La nuova pronuncia dei giudici di legittimità, infatti, condivide quanto affermato dalla precedente sentenza del 2013, a proposito del fatto che non può ritenersi astrattamente precluso al legislatore di intervenire per salvaguardare la continuità produttiva in settori strategici per l’economia nazionale e per garantire i correlati livelli di occupazione, prevedendo che sequestri preventivi disposti dall’autorità giudiziaria nel corso di processi penali non impediscano la prosecuzione dell’attività d’impresa. Ribadisce anche che ciò può farsi solo attraverso un ragionevole ed equilibrato bilanciamento dei valori costituzionali in gioco. Per essere tale, il bilanciamento deve essere condotto senza consentire «l’illimitata espansione di uno dei diritti, che diverrebbe “tiranno” nei confronti delle altre situazioni giuridiche costituzionalmente riconosciute e protette, che costituiscono, nel loro insieme, espressione della dignità della persona» (sent. n. 85 del 2013).

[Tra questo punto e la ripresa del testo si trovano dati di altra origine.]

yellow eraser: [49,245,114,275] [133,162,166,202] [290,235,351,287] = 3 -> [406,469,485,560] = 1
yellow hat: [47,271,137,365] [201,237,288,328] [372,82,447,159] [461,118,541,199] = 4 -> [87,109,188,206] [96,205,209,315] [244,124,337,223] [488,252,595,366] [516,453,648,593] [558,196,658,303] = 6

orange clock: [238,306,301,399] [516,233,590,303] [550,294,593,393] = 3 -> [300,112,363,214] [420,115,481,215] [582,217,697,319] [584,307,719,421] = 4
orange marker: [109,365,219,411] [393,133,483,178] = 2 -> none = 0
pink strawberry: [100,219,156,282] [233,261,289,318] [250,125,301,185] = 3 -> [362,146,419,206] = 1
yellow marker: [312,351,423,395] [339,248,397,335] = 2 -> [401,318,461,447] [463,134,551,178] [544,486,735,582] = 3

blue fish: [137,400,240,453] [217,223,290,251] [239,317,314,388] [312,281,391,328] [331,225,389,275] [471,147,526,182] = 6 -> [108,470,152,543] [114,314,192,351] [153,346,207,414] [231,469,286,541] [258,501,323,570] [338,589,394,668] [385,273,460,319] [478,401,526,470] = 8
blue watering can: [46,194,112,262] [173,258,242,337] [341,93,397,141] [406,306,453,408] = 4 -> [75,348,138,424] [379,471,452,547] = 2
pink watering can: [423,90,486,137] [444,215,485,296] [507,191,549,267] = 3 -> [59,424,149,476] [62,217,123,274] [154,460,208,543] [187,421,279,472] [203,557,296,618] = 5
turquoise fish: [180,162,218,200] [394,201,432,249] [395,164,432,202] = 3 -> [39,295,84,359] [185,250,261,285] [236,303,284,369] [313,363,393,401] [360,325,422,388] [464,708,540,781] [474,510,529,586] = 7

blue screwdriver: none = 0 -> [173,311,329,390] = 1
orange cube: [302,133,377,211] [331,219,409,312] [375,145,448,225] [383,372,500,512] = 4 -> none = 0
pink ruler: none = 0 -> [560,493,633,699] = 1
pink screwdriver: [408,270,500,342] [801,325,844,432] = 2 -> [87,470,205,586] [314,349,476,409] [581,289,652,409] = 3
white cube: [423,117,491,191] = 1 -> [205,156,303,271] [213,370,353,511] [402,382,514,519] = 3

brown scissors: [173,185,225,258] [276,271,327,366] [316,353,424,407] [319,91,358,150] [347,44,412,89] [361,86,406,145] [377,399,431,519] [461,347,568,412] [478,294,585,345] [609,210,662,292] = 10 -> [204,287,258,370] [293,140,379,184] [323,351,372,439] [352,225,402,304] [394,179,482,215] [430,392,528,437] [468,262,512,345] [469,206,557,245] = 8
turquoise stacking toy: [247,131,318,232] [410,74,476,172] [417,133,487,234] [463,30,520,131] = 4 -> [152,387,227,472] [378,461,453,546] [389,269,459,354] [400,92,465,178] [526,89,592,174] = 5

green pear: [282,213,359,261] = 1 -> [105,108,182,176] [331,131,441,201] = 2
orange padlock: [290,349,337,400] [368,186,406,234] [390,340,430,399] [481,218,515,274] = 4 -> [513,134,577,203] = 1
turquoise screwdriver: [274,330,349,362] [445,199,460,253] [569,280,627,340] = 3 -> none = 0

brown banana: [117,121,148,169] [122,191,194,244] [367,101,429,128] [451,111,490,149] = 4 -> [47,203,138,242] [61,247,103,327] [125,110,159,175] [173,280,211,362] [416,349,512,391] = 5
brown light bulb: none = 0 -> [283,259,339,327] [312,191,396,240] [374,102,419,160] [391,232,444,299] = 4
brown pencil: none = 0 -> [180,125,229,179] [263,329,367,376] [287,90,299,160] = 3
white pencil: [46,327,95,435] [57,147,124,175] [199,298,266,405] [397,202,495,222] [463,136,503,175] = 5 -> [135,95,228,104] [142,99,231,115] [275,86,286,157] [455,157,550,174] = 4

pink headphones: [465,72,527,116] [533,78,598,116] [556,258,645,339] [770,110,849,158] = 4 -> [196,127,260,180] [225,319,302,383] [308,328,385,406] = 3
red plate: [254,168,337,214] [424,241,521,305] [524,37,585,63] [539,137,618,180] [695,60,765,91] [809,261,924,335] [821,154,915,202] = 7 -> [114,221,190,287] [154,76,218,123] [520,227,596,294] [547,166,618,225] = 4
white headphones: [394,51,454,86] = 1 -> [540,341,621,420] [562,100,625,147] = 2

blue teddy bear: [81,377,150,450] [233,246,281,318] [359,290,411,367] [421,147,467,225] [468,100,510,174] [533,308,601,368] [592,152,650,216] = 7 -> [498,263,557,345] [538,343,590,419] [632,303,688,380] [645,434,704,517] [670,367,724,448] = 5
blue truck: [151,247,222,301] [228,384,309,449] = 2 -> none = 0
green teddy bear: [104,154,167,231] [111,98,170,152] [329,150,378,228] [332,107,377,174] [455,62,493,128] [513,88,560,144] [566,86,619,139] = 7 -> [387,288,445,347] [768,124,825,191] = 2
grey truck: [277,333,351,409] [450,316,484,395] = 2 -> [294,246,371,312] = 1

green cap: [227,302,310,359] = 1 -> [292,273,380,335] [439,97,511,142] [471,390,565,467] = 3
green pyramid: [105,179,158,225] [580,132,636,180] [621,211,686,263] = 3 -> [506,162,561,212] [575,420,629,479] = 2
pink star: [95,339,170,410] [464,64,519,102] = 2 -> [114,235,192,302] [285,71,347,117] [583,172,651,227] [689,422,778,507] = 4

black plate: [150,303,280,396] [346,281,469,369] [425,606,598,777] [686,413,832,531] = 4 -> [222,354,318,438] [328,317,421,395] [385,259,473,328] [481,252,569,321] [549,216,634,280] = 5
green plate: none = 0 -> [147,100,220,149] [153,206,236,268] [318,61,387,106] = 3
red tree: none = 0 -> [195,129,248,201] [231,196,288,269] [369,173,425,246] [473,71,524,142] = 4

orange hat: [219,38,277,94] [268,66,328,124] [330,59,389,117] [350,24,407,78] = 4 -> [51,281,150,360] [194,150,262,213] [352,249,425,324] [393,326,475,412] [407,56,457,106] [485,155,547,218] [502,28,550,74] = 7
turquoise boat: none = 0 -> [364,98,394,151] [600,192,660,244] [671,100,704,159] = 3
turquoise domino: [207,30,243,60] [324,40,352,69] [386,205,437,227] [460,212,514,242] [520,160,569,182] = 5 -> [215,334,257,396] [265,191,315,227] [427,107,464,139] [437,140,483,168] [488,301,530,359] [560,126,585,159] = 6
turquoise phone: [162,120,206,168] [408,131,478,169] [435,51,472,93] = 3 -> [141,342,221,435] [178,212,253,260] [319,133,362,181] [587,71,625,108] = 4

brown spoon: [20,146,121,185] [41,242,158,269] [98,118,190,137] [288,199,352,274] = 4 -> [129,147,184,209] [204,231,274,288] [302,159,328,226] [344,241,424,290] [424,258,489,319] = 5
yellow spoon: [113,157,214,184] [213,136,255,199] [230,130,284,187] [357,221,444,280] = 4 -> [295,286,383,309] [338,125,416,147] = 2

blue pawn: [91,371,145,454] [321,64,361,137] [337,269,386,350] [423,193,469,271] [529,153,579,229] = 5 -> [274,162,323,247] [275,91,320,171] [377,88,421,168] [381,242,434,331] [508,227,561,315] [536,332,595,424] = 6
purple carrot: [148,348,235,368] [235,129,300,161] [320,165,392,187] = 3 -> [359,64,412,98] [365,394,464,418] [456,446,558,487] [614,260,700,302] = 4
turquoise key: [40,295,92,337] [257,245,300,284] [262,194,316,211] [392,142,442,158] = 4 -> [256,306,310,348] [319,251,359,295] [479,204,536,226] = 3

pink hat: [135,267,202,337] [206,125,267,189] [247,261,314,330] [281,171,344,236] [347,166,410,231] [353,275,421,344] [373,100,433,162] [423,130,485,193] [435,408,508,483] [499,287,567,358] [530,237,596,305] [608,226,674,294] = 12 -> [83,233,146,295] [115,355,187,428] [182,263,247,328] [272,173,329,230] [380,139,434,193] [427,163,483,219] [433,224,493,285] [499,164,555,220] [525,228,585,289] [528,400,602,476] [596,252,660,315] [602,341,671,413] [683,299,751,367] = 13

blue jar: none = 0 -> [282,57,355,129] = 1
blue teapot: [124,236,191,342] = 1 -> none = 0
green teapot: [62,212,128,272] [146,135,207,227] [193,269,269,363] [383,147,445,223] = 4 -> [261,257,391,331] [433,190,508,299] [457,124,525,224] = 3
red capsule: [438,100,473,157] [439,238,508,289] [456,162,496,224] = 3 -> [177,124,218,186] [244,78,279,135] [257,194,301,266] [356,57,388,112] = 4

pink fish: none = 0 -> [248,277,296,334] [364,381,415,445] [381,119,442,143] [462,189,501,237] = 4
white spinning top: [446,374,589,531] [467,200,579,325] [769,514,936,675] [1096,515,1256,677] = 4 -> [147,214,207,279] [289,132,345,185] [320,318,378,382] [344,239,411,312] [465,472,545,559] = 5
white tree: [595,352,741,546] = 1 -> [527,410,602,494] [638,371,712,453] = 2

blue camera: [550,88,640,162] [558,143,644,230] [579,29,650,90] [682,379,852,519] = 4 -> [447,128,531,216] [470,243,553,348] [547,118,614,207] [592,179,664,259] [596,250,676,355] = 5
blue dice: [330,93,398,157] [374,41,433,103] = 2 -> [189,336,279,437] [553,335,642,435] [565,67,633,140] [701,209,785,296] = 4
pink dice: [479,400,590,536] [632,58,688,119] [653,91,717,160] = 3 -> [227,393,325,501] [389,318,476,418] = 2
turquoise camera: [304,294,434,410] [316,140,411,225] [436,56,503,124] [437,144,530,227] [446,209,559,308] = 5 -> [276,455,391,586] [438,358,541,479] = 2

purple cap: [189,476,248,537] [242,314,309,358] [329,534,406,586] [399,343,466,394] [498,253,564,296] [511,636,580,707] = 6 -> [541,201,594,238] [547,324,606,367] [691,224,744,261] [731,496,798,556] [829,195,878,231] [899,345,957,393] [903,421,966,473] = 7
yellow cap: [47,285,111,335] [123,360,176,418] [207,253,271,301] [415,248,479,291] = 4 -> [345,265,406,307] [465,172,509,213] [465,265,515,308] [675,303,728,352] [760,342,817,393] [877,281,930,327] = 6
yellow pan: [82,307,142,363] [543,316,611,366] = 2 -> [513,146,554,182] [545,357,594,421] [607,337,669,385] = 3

Il bilanciamento deve, perciò, rispondere a criteri di proporzionalità e di ragionevolezza, in modo tale da non consentire né la prevalenza assoluta di uno dei valori coinvolti, né il sacrificio totale di alcuno di loro, in modo che sia sempre garantita una tutela unitaria, sistemica e non frammentata di tutti gli interessi costituzionali implicati (così le sentenze n. 63 del 2016 e n. 264 del 2012).
Affermando dunque che il legislatore del 2015 non ha rispettato l’esigenza di bilanciare in modo ragionevole e proporzionato tutti gli interessi costituzionali rilevanti, incorrendo in un vizio di illegittimità costituzionale per non aver tenuto in adeguata considerazione le esigenze di tutela della salute, sicurezza e incolumità dei lavoratori, a fronte di situazioni che espongono questi ultimi a rischio della stessa vita, la Corte lascia comunque aperta la strada a valutazione del legislatore che, congruamente motivate ed esplicitate nella disciplina dettata, non finiscano col privilegiare in modo eccessivo l’interesse alla prosecuzione dell’attività produttiva, trascurando del tutto le esigenze di diritti costituzionali inviolabili legati alla tutela della salute e della vita stessa (artt. 2 e 32 Cost.), cui deve ritenersi inscindibilmente connesso il diritto al lavoro in ambiente sicuro e non pericoloso (art. 4 e 35 Cost.).
Quanto, peraltro, tale possibilità di prevalenza dell’attività d’impresa sia rispettosa del principio dell’art. 41 Cost., che giudica invece primaria l’esigenza di non recare danno alla sicurezza, alla libertà e alla dignità umana, è questione di fondamentale importanza, rispetto alla quale neppure la più recente sentenza della Corte lascia del tutto tranquilli.